On July 11, Donald Trump Jr., having been caught in a series of lies about his meeting with Russians in Trump Tower in June of the year before, appeared on Sean Hannity’s friendly program to insist implicitly that he had stopped lying. “That’s part of why I released all the stuff today. I wanted to get it all out there,” he said. Hannity asked, “As far as this incident is concerned, this is all of it?” Junior replied, “This is everything. This is everything.”

It wasn’t everything.
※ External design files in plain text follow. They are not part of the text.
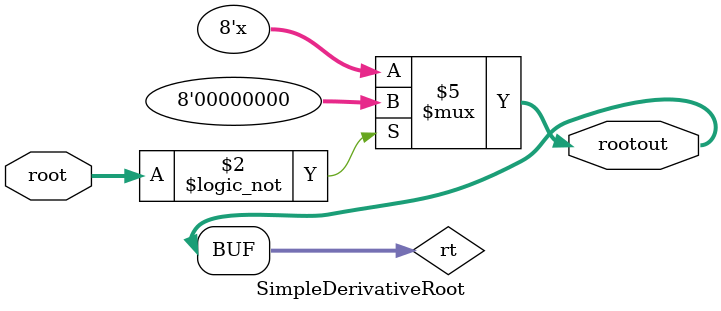
<source format=v>
`timescale 1ns / 1ps
module SimpleDerivativeRoot(  
    input [3:0]root,
    output [7:0] rootout
    );

	 reg [7:0] rt;

	
	always @(root)begin 
		
	
		rt [3:0] = root;
		
		
		if(root == 4'b0)begin
			rt = 8'b0000;
		end

		else begin 	
			rt = rt - 1;
		end
	end
	
	assign rootout [7:0] = rt;

	
	
endmodule

</source>
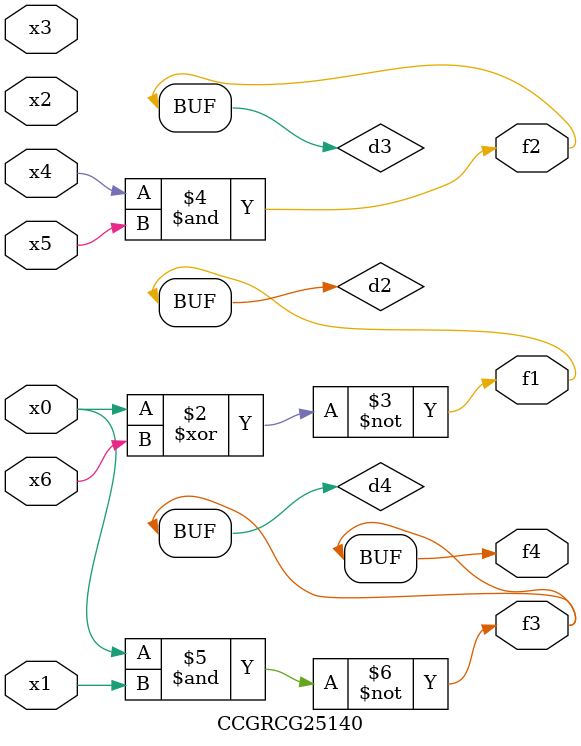
<source format=v>
module CCGRCG25140(
	input x0, x1, x2, x3, x4, x5, x6,
	output f1, f2, f3, f4
);

	wire d1, d2, d3, d4;

	nor (d1, x0);
	xnor (d2, x0, x6);
	and (d3, x4, x5);
	nand (d4, x0, x1);
	assign f1 = d2;
	assign f2 = d3;
	assign f3 = d4;
	assign f4 = d4;
endmodule

</source>
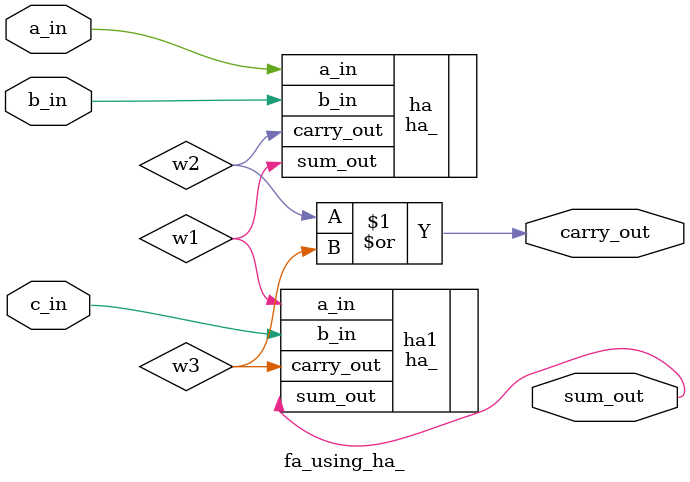
<source format=v>
`timescale 1ns / 1ps


module fa_using_ha_(sum_out,carry_out,a_in,b_in,c_in);
input a_in,b_in,c_in;
output sum_out,carry_out;
wire w1,w2,w3;
 ha_ ha(.a_in(a_in),.b_in(b_in),.carry_out(w2),.sum_out(w1));
 ha_ ha1(.a_in(w1),.b_in(c_in),.carry_out(w3),.sum_out(sum_out));
 or(carry_out,w2,w3);
endmodule

</source>
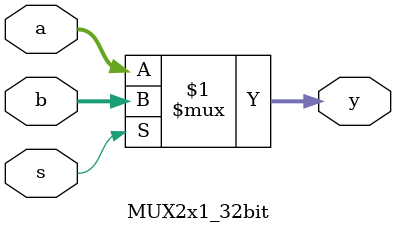
<source format=v>
module MUX2x1_32bit (a,b,s,y);
input [31:0]a;
input [31:0]b;
input wire s;
output [31:0]y;
assign y=s?b:a;
endmodule
</source>
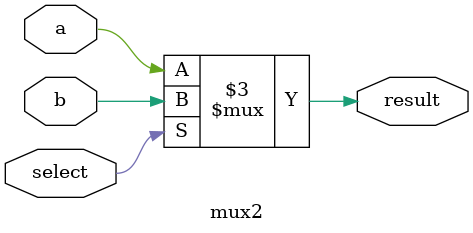
<source format=v>
module mux1(a,b,select,result);
   input a;
   input b;
   input select;
   output result;

   assign result = (select)?b:a;
endmodule

module mux2(a,b,select,result);
   input a;
   input b;
   input select;
   output result;

   reg result;
   always @(a or b or select)
     begin
        if(select)
            begin
                result = b;
            end
        else
            begin
                result = a;
            end
     end
endmodule

</source>
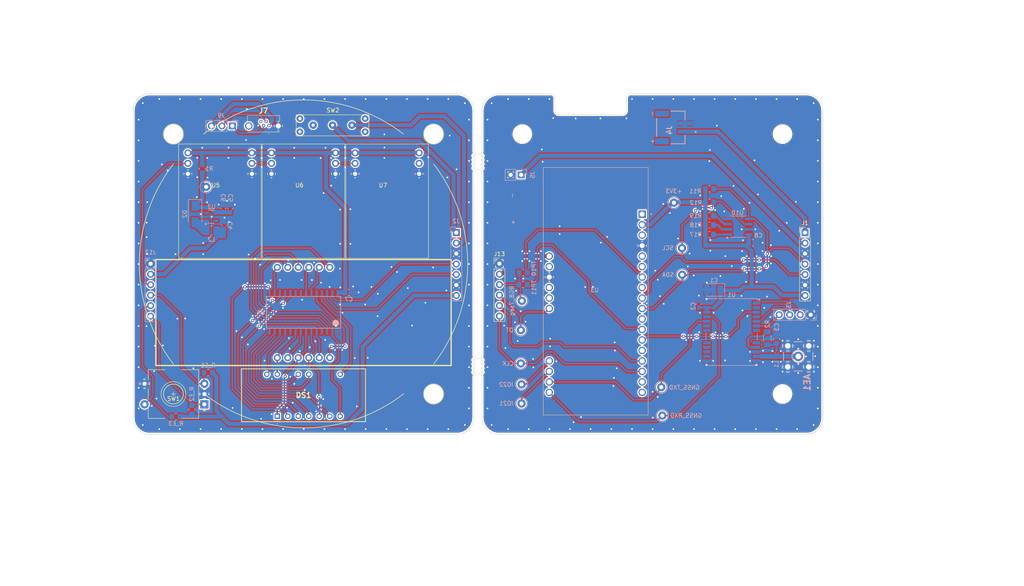
<source format=kicad_pcb>
(kicad_pcb
	(version 20240108)
	(generator "pcbnew")
	(generator_version "8.0")
	(general
		(thickness 1.6)
		(legacy_teardrops no)
	)
	(paper "A4")
	(layers
		(0 "F.Cu" signal)
		(31 "B.Cu" signal)
		(32 "B.Adhes" user "B.Adhesive")
		(33 "F.Adhes" user "F.Adhesive")
		(34 "B.Paste" user)
		(35 "F.Paste" user)
		(36 "B.SilkS" user "B.Silkscreen")
		(37 "F.SilkS" user "F.Silkscreen")
		(38 "B.Mask" user)
		(39 "F.Mask" user)
		(40 "Dwgs.User" user "User.Drawings")
		(41 "Cmts.User" user "User.Comments")
		(42 "Eco1.User" user "User.Eco1")
		(43 "Eco2.User" user "User.Eco2")
		(44 "Edge.Cuts" user)
		(45 "Margin" user)
		(46 "B.CrtYd" user "B.Courtyard")
		(47 "F.CrtYd" user "F.Courtyard")
		(48 "B.Fab" user)
		(49 "F.Fab" user)
		(50 "User.1" user)
		(51 "User.2" user)
		(52 "User.3" user)
		(53 "User.4" user)
		(54 "User.5" user)
		(55 "User.6" user)
		(56 "User.7" user)
		(57 "User.8" user)
		(58 "User.9" user)
	)
	(setup
		(stackup
			(layer "F.SilkS"
				(type "Top Silk Screen")
			)
			(layer "F.Paste"
				(type "Top Solder Paste")
			)
			(layer "F.Mask"
				(type "Top Solder Mask")
				(thickness 0.01)
			)
			(layer "F.Cu"
				(type "copper")
				(thickness 0.035)
			)
			(layer "dielectric 1"
				(type "core")
				(thickness 1.51)
				(material "FR4")
				(epsilon_r 4.5)
				(loss_tangent 0.02)
			)
			(layer "B.Cu"
				(type "copper")
				(thickness 0.035)
			)
			(layer "B.Mask"
				(type "Bottom Solder Mask")
				(thickness 0.01)
			)
			(layer "B.Paste"
				(type "Bottom Solder Paste")
			)
			(layer "B.SilkS"
				(type "Bottom Silk Screen")
			)
			(copper_finish "None")
			(dielectric_constraints no)
		)
		(pad_to_mask_clearance 0)
		(allow_soldermask_bridges_in_footprints no)
		(pcbplotparams
			(layerselection 0x0000000_ffffffff)
			(plot_on_all_layers_selection 0x0000000_00000000)
			(disableapertmacros no)
			(usegerberextensions no)
			(usegerberattributes yes)
			(usegerberadvancedattributes yes)
			(creategerberjobfile yes)
			(dashed_line_dash_ratio 12.000000)
			(dashed_line_gap_ratio 3.000000)
			(svgprecision 6)
			(plotframeref no)
			(viasonmask no)
			(mode 1)
			(useauxorigin no)
			(hpglpennumber 1)
			(hpglpenspeed 20)
			(hpglpendiameter 15.000000)
			(pdf_front_fp_property_popups yes)
			(pdf_back_fp_property_popups yes)
			(dxfpolygonmode yes)
			(dxfimperialunits yes)
			(dxfusepcbnewfont yes)
			(psnegative no)
			(psa4output no)
			(plotreference yes)
			(plotvalue yes)
			(plotfptext yes)
			(plotinvisibletext no)
			(sketchpadsonfab no)
			(subtractmaskfromsilk no)
			(outputformat 4)
			(mirror no)
			(drillshape 0)
			(scaleselection 1)
			(outputdirectory "gerber/")
		)
	)
	(net 0 "")
	(net 1 "Net-(AE1-A)")
	(net 2 "GND")
	(net 3 "+3V3")
	(net 4 "+5V")
	(net 5 "Net-(D2-A)")
	(net 6 "Net-(C3-Pad2)")
	(net 7 "Net-(J3-Pin_2)")
	(net 8 "Net-(J3-Pin_3)")
	(net 9 "CLK")
	(net 10 "DT")
	(net 11 "Net-(J3-Pin_4)")
	(net 12 "Net-(J7-D+)")
	(net 13 "unconnected-(J7-ID-Pad4)")
	(net 14 "Net-(J7-D-)")
	(net 15 "Net-(U1-VCC_RF)")
	(net 16 "unconnected-(U1-SCL{slash}SPI_CLK-Pad19)")
	(net 17 "unconnected-(U1-~{RESET}-Pad8)")
	(net 18 "unconnected-(U1-VDD_USB-Pad7)")
	(net 19 "unconnected-(U1-RESERVED-Pad15)")
	(net 20 "PULSE")
	(net 21 "unconnected-(U1-RESERVED-Pad17)")
	(net 22 "unconnected-(U1-LNA_EN-Pad14)")
	(net 23 "unconnected-(U1-EXTINT-Pad4)")
	(net 24 "SW_BATT")
	(net 25 "unconnected-(U1-RESERVED-Pad16)")
	(net 26 "unconnected-(U1-D_SEL-Pad2)")
	(net 27 "SW")
	(net 28 "unconnected-(U1-SDA{slash}~{SPI_CS}-Pad18)")
	(net 29 "Net-(U10-E0)")
	(net 30 "Net-(U10-E1)")
	(net 31 "Net-(U10-E2)")
	(net 32 "unconnected-(U2-NC-Pad5)")
	(net 33 "unconnected-(U2-NC-Pad3)")
	(net 34 "unconnected-(U3-SCK-Pad6)")
	(net 35 "unconnected-(U3-MISO-Pad8)")
	(net 36 "unconnected-(U3-EN-Pad5)")
	(net 37 "unconnected-(U3-RX-Pad18)")
	(net 38 "SDA")
	(net 39 "SCL")
	(net 40 "unconnected-(U3-RESET-Pad1)")
	(net 41 "unconnected-(U4-ROW7{slash}K5-Pad18)")
	(net 42 "/Display/g")
	(net 43 "Net-(U5-DO)")
	(net 44 "unconnected-(U3-TX-Pad17)")
	(net 45 "VCC")
	(net 46 "Net-(U6-DO)")
	(net 47 "unconnected-(U3-NC-Pad3)")
	(net 48 "GNSS_RXD")
	(net 49 "GNSS_TXD")
	(net 50 "RGB_7seg")
	(net 51 "/Display/CA2")
	(net 52 "/Display/CA3")
	(net 53 "/Display/CA1")
	(net 54 "/Display/CA4")
	(net 55 "unconnected-(U7-DO-Pad5)")
	(net 56 "Net-(U3-MOSI)")
	(net 57 "Net-(J7-VBUS)")
	(net 58 "Net-(D2-K)")
	(net 59 "SW_ESP")
	(net 60 "Net-(U3-D7)")
	(net 61 "Net-(U3-D13)")
	(net 62 "Net-(U3-D12)")
	(net 63 "unconnected-(U3-D9-Pad11)")
	(net 64 "unconnected-(U3-D5-Pad14)")
	(net 65 "/Display/CC2")
	(net 66 "/Display/b")
	(net 67 "/Display/aBL2")
	(net 68 "/Display/aG")
	(net 69 "/Display/aF")
	(net 70 "/Display/aE")
	(net 71 "/Display/aCL3")
	(net 72 "/Display/aAL1")
	(net 73 "/Display/aDP")
	(net 74 "/Display/aD")
	(net 75 "/Display/CC1")
	(net 76 "/Display/f")
	(net 77 "/Display/CC3")
	(net 78 "/Display/L123")
	(net 79 "/Display/d")
	(net 80 "unconnected-(U4-ROW4{slash}K2-Pad21)")
	(net 81 "unconnected-(U4-ROW5{slash}K3-Pad20)")
	(net 82 "unconnected-(U4-ROW15{slash}k13{slash}INT-Pad10)")
	(net 83 "unconnected-(SW2A-C-Pad3)")
	(net 84 "unconnected-(SW2A-C-Pad3)_1")
	(net 85 "unconnected-(SW2A-C-Pad3)_2")
	(net 86 "unconnected-(SW2A-C-Pad3)_3")
	(net 87 "unconnected-(SW2A-C-Pad3)_4")
	(footprint "7seg_rgb:7seg_1x1_rgb" (layer "F.Cu") (at 94 66.9))
	(footprint "MountingHole:MountingHole_4.3mm_M4" (layer "F.Cu") (at 125.5 114.5))
	(footprint "Button_Switch_THT:MSN22AFW01" (layer "F.Cu") (at 101.03 53.93 180))
	(footprint "KiCad:USB3145301A" (layer "F.Cu") (at 84.32 49.21 180))
	(footprint "MountingHole:MountingHole_4.3mm_M4" (layer "F.Cu") (at 125.5 51.5))
	(footprint "7seg_rgb:7seg_4x1" (layer "F.Cu") (at 94 94.75))
	(footprint "7seg_rgb:7seg_1x1_rgb" (layer "F.Cu") (at 73.75 66.9))
	(footprint "MountingHole:MountingHole_4.3mm_M4" (layer "F.Cu") (at 62.5 51.5))
	(footprint "Connector_PinHeader_2.54mm:PinHeader_1x07_P2.54mm_Vertical" (layer "F.Cu") (at 215.45 75.38))
	(footprint "Connector_PinHeader_2.54mm:PinHeader_1x06_P2.54mm_Vertical" (layer "F.Cu") (at 141.45 82.9))
	(footprint "7seg_rgb:7seg_1x1_rgb" (layer "F.Cu") (at 114.25 66.9))
	(footprint "Display_7Segment:LTC4724JF" (layer "F.Cu") (at 87.65 119.88))
	(footprint "Rotary_Encoder:RotaryEncoder_20mm_WO_mount_holes" (layer "F.Cu") (at 62.5 114.5 180))
	(footprint "Package_SO:SOIC-8_3.9x4.9mm_P1.27mm" (layer "B.Cu") (at 199.331976 73.95))
	(footprint "TestPoint:TestPoint_Loop_D1.80mm_Drill1.0mm_Beaded" (layer "B.Cu") (at 180.9 119.73 180))
	(footprint "Capacitor_SMD:C_0603_1608Metric_Pad1.08x0.95mm_HandSolder" (layer "B.Cu") (at 76.26993 69.6 90))
	(footprint "RF_GPS:ublox_NEO"
		(layer "B.Cu")
		(uuid "1dd61fc1-3b61-4d26-a99f-3813125857e6")
		(at 197.67 99.48 180)
		(descr "ublox NEO 6/7/8, (https://www.u-blox.com/sites/default/files/NEO-8Q-NEO-M8-FW3_HardwareIntegrationManual_%28UBX-15029985%29_0.pdf)")
		(tags "GPS ublox NEO 6/7/8")
		(property "Reference" "U1"
			(at 0 9 0)
			(layer "B.SilkS")
			(uuid "7a5fd451-596c-4daa-8c8a-27eab4ac1ce9")
			(effects
				(font
					(size 1 1)
					(thickness 0.15)
				)
				(justify mirror)
	
... [1085514 chars truncated]
</source>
The number of confirmed attendees at the meeting has continued to expand. (Philip Bump has a good close read of the slowly-changing explanations Trump Jr. has offered as he has been forced to concede more ground.) Meanwhile, the likelihood has grown that the meeting did in fact cover Russian hacking of Democratic emails.
Even if the meeting came to nothing, it may well have played an important role in collusion. The setup “bears all the hallmarks of a professionally planned, carefully orchestrated intelligence soft pitch designed to gauge receptivity, while leaving room for plausible deniability in case the approach is rejected,” explains Rolf Mowatt-Larssen, a former CIA counterintelligence official in an op-ed published today.

And yet some of the information that has dribbled out over the course of the day suggests even more than this. The meeting may well have gone beyond the simple feeling-out process Mowatt-Larssen describes. One of the attendees at the meeting turns out to be Rinat Akhmetshin, a former Soviet intelligence officer who U.S. authorities believe has continued ties to Russian intelligence. Akhmetshin has been accused in federal court of “hacking into two computer systems and stealing sensitive and confidential materials as part of an alleged black-ops smear campaign,” reports the Daily Beast, which cited court records.

Akhmetshin, who attended the meeting with Russian lawyer Natalia Veselnitskaya, has provided the alibi (of sorts) that he offered to share “printed-out documents that detailed what she believed was the flow of illicit funds to the Democratic National Committee.” Chuck Ross points out that, nine days after the meeting, Guccifer 2.0 published materials meeting precisely that description.

So the meeting at Trump Tower, which was held on the explicit promise of furthering Russian support for the Trump campaign, included a hacker, and the materials the Russians say they brought were among those published by the Russian hacking cutout.

At this point, the notion that this meeting did not discuss Russian hacking of Democratic emails seems extremely remote.